- [WHAT YOU SHOULD DO] Pick every line from the data below that contains the string "annotated" and copy it.

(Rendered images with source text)

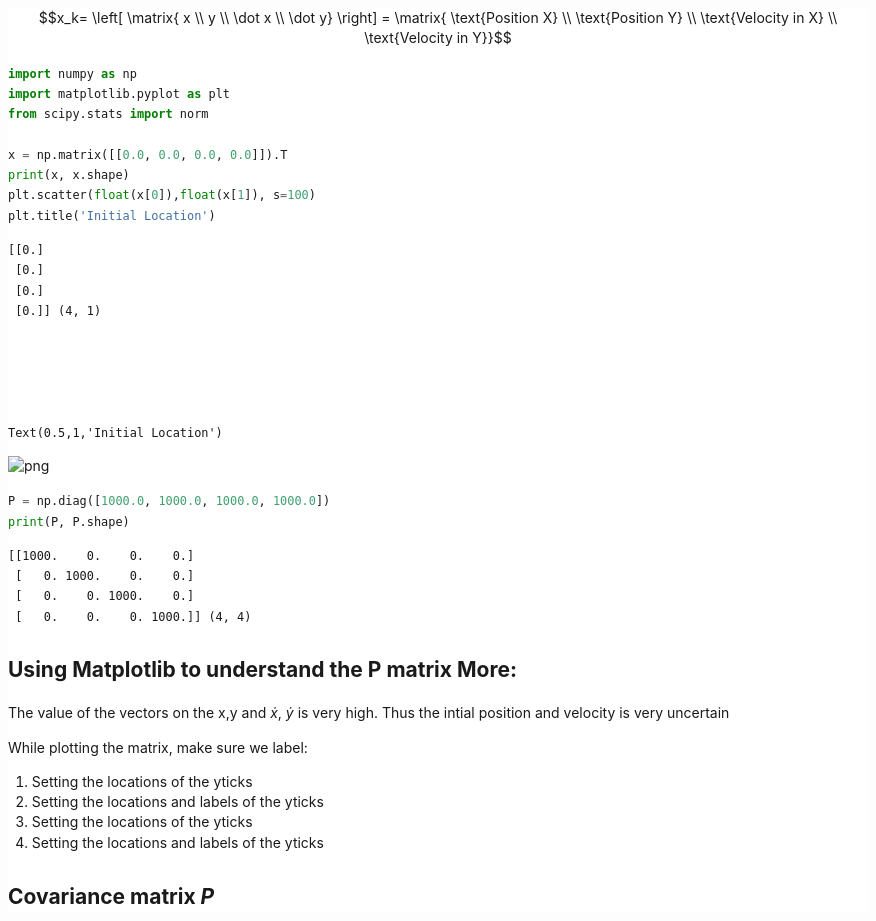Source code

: $$x_k= \left[ \matrix{ x \\ y \\ \dot x \\ \dot y} \right] = \matrix{ \text{Position X} \\ \text{Position Y} \\ \text{Velocity in X} \\ \text{Velocity in Y}}$$



```python
import numpy as np
import matplotlib.pyplot as plt
from scipy.stats import norm

x = np.matrix([[0.0, 0.0, 0.0, 0.0]]).T
print(x, x.shape)
plt.scatter(float(x[0]),float(x[1]), s=100)
plt.title('Initial Location')
```

    [[0.]
     [0.]
     [0.]
     [0.]] (4, 1)
    




    Text(0.5,1,'Initial Location')




![png](output_35_2.png)



```python
P = np.diag([1000.0, 1000.0, 1000.0, 1000.0])
print(P, P.shape)

```

    [[1000.    0.    0.    0.]
     [   0. 1000.    0.    0.]
     [   0.    0. 1000.    0.]
     [   0.    0.    0. 1000.]] (4, 4)
    

## Using Matplotlib to understand the P matrix More:

The value of the vectors on the x,y and $\dot x$, $\dot y$ is very high. Thus the intial position and velocity is very uncertain

While plotting the matrix, make sure we label:
1. Setting the locations of the yticks
2. Setting the locations and labels of the yticks
3. Setting the locations of the yticks
4. Setting the locations and labels of the yticks


## Covariance matrix $P$
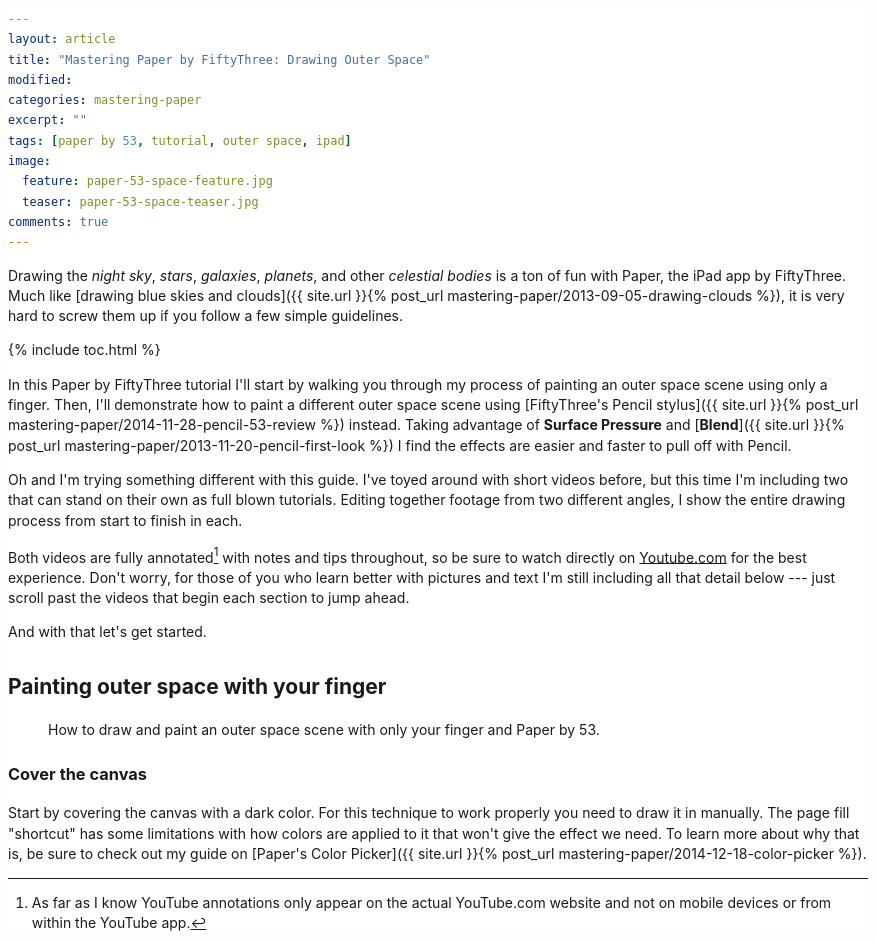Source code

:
 ```yaml
---
layout: article
title: "Mastering Paper by FiftyThree: Drawing Outer Space"
modified: 
categories: mastering-paper
excerpt: ""
tags: [paper by 53, tutorial, outer space, ipad]
image:
  feature: paper-53-space-feature.jpg
  teaser: paper-53-space-teaser.jpg
comments: true
---
```


Drawing the *night sky*, *stars*, *galaxies*, *planets*, and other *celestial bodies* is a ton of fun with Paper, the iPad app by FiftyThree. Much like [drawing blue skies and clouds]({{ site.url }}{% post_url mastering-paper/2013-09-05-drawing-clouds %}), it is very hard to screw them up if you follow a few simple guidelines.

{% include toc.html %}

In this Paper by FiftyThree tutorial I'll start by walking you through my process of painting an outer space scene using only a finger. Then, I'll demonstrate how to paint a different outer space scene using [FiftyThree's Pencil stylus]({{ site.url }}{% post_url mastering-paper/2014-11-28-pencil-53-review %}) instead. Taking advantage of **Surface Pressure** and [**Blend**]({{ site.url }}{% post_url mastering-paper/2013-11-20-pencil-first-look %}) I find the effects are easier and faster to pull off with Pencil.

Oh and I'm trying something different with this guide. I've toyed around with short videos before, but this time I'm including two that can stand on their own as full blown tutorials. Editing together footage from two different angles, I show the entire drawing process from start to finish in each.

Both videos are fully annotated[^annotated] with notes and tips throughout, so be sure to watch directly on [Youtube.com](https://www.youtube.com/user/anotherjpeg/) for the best experience. Don't worry, for those of you who learn better with pictures and text I'm still including all that detail below --- just scroll past the videos that begin each section to jump ahead.

[^annotated]: As far as I know YouTube annotations only appear on the actual YouTube.com website and not on mobile devices or from within the YouTube app.

And with that let's get started.

## Painting outer space with your finger

<figure>
  <iframe width="560" height="315" src="//www.youtube.com/embed/myAwO2k23q4" frameborder="0"> </iframe>
  <figcaption><i class="fa fa-video-camera"></i> How to draw and paint an outer space scene with only your finger and Paper by 53.</figcaption>
</figure>

### Cover the canvas

Start by covering the canvas with a dark color. For this technique to work properly you need to draw it in manually. The page fill "shortcut" has some limitations with how colors are applied to it that won't give the effect we need. To learn more about why that is, be sure to check out my guide on [Paper's Color Picker]({{ site.url }}{% post_url mastering-paper/2014-12-18-color-picker %}).


[^blend-off]: To turn off the Blend feature tap the icon in the upper right corner of Paper while in the journal view. Then tap **Pencil** > **Finger** and change the default behavior from Blend to **Nothing**.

- [RESULT OF THIS TASK]
Both videos are fully annotated[^annotated] with notes and tips throughout, so be sure to watch directly on [Youtube.com](https://www.youtube.com/user/anotherjpeg/) for the best experience. Don't worry, for those of you who learn better with pictures and text I'm still including all that detail below --- just scroll past the videos that begin each section to jump ahead.
[^annotated]: As far as I know YouTube annotations only appear on the actual YouTube.com website and not on mobile devices or from within the YouTube app.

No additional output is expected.